Hugging Face Hub Datasets

The easiest way to get started with invoke-training is to use a publicly available dataset on Hugging Face Hub. You can filter for the Text-to-Image task to find relevant datasets that contain both an image column and a caption column. lambdalabs/pokemon-blip-captions is a popular choice if you're not sure where to start.

Once you've selected a dataset from the Hugging Face Hub, you can use it in training by setting the following parameters in your training config:

  • dataset_name
  • image_column
  • caption_column

Here's a sample configuration:

dataset:
  dataset_name: lambdalabs/pokemon-blip-captions
  image_column: image
  caption_column: text

# ...

See data_config.py for full documentation of the ImageCaptionDataLoaderConfig.

ImageFolder Datasets

If you want to create custom datasets, then you will most likely want to use the ImageFolder dataset format.

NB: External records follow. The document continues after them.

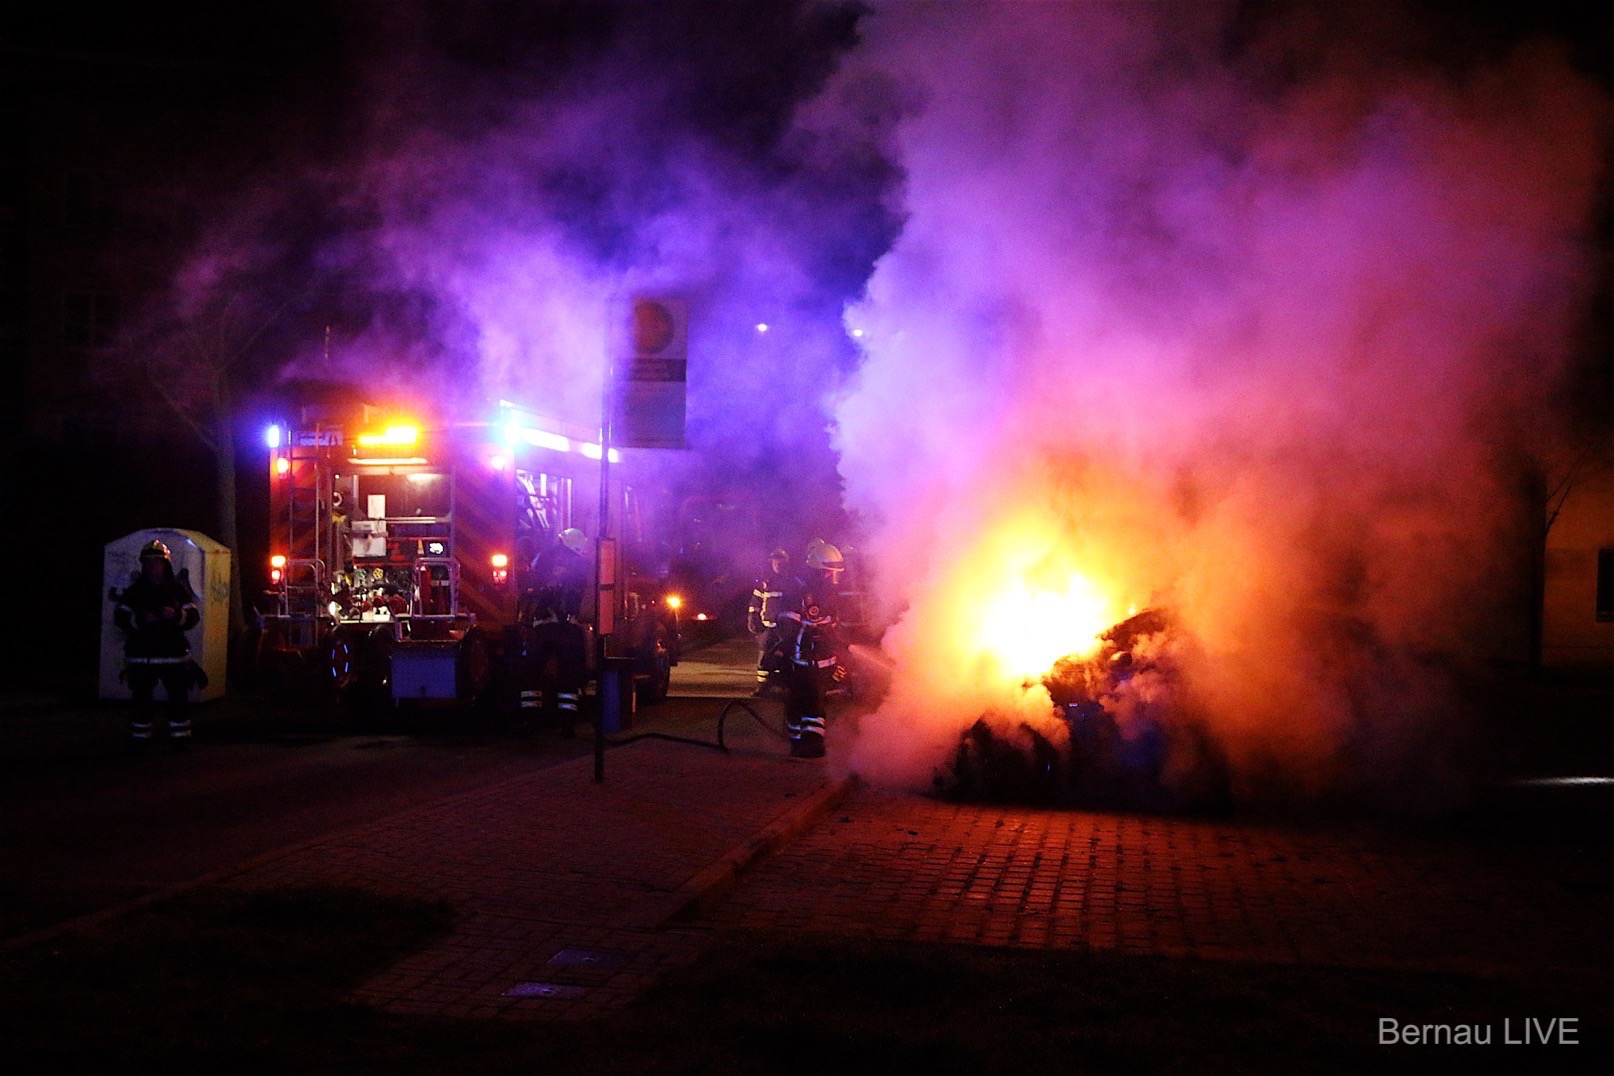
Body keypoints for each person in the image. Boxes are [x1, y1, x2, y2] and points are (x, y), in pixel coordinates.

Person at [113, 540, 201, 750]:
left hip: (173, 656)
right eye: (149, 562)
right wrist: (141, 619)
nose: (153, 567)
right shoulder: (134, 592)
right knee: (141, 700)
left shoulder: (178, 590)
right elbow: (120, 616)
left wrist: (177, 615)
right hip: (142, 656)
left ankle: (180, 738)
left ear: (166, 565)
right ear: (143, 565)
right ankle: (139, 739)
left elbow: (193, 616)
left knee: (178, 699)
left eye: (157, 562)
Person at [771, 539, 848, 758]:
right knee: (810, 705)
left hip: (814, 661)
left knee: (802, 702)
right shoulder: (800, 593)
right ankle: (810, 745)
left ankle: (800, 744)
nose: (832, 579)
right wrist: (782, 652)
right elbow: (788, 626)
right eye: (829, 573)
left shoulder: (819, 593)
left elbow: (831, 628)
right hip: (806, 661)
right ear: (818, 571)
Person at [519, 527, 592, 734]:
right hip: (567, 627)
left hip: (541, 626)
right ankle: (567, 725)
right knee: (569, 676)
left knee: (531, 674)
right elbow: (584, 595)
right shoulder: (582, 564)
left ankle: (529, 721)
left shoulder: (544, 557)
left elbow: (530, 582)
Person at [748, 547, 802, 695]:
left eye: (781, 561)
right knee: (764, 658)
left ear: (787, 562)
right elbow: (755, 602)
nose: (777, 564)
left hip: (786, 628)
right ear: (771, 562)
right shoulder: (764, 582)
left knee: (786, 656)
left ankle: (785, 685)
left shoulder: (794, 582)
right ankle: (763, 686)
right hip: (768, 627)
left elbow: (799, 605)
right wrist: (753, 618)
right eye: (775, 561)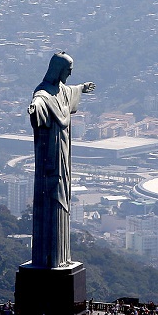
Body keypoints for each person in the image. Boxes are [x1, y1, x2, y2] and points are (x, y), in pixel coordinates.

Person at [28, 51, 95, 268]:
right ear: (58, 70)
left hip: (64, 154)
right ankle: (50, 258)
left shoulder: (62, 91)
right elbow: (38, 101)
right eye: (68, 70)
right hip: (51, 158)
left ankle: (61, 257)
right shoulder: (44, 94)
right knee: (51, 200)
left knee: (62, 197)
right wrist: (35, 109)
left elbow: (70, 92)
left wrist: (82, 88)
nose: (70, 73)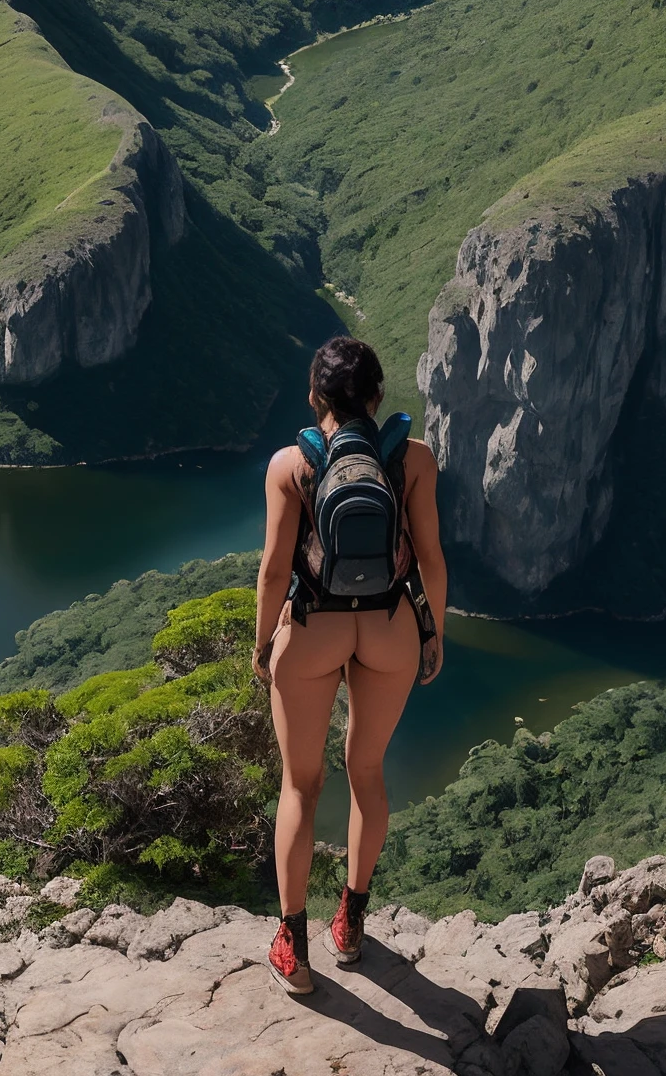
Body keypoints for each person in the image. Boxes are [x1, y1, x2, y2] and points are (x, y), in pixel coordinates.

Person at [253, 334, 446, 993]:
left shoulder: (291, 465)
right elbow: (430, 560)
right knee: (366, 774)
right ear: (377, 396)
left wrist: (262, 644)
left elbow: (277, 569)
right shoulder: (414, 458)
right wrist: (433, 634)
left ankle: (292, 947)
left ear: (314, 398)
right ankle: (352, 925)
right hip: (389, 629)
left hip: (311, 629)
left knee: (300, 785)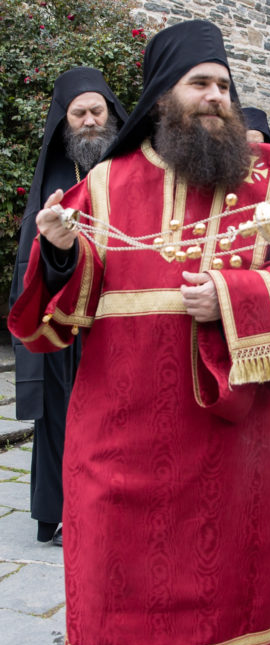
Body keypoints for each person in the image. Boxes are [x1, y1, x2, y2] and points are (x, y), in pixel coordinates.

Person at [8, 20, 270, 645]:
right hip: (118, 460)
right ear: (162, 98)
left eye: (223, 84)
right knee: (116, 627)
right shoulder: (102, 188)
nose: (215, 95)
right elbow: (51, 322)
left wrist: (232, 298)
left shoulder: (269, 184)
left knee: (231, 620)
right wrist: (63, 253)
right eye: (199, 84)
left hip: (229, 460)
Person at [9, 67, 128, 547]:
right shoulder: (53, 176)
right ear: (65, 120)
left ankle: (112, 504)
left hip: (116, 308)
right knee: (59, 414)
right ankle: (56, 513)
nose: (89, 121)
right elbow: (32, 254)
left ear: (111, 113)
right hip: (62, 314)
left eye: (97, 111)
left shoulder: (127, 162)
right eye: (78, 113)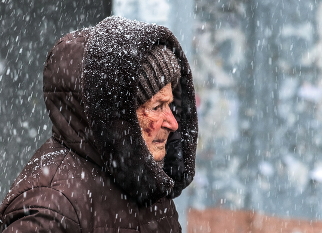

An ImageFolder dataset should have the following directory structure:

my_custom_dataset/
├── metadata.jsonl
└── train/
    ├── 0001.png
    ├── 0002.png
    ├── 0003.png
    └── ...

The contents of metadata.jsonl should be:

{"file_name": "train/0001.png", "text": "This is a caption describing image 0001."}
{"file_name": "train/0002.png", "text": "This is a caption describing image 0002."}
{"file_name": "train/0003.png", "text": "This is a caption describing image 0003."}

To use a custom ImageFolder dataset, set the following parameters in your training config:

  • dataset_dir
  • caption_column

Here's a sample configuration:

dataset:
  dataset_dir: /data/my_custom_dataset
  caption_column: text

# ...

See data_config.py for full documentation of the ImageCaptionDataLoaderConfig.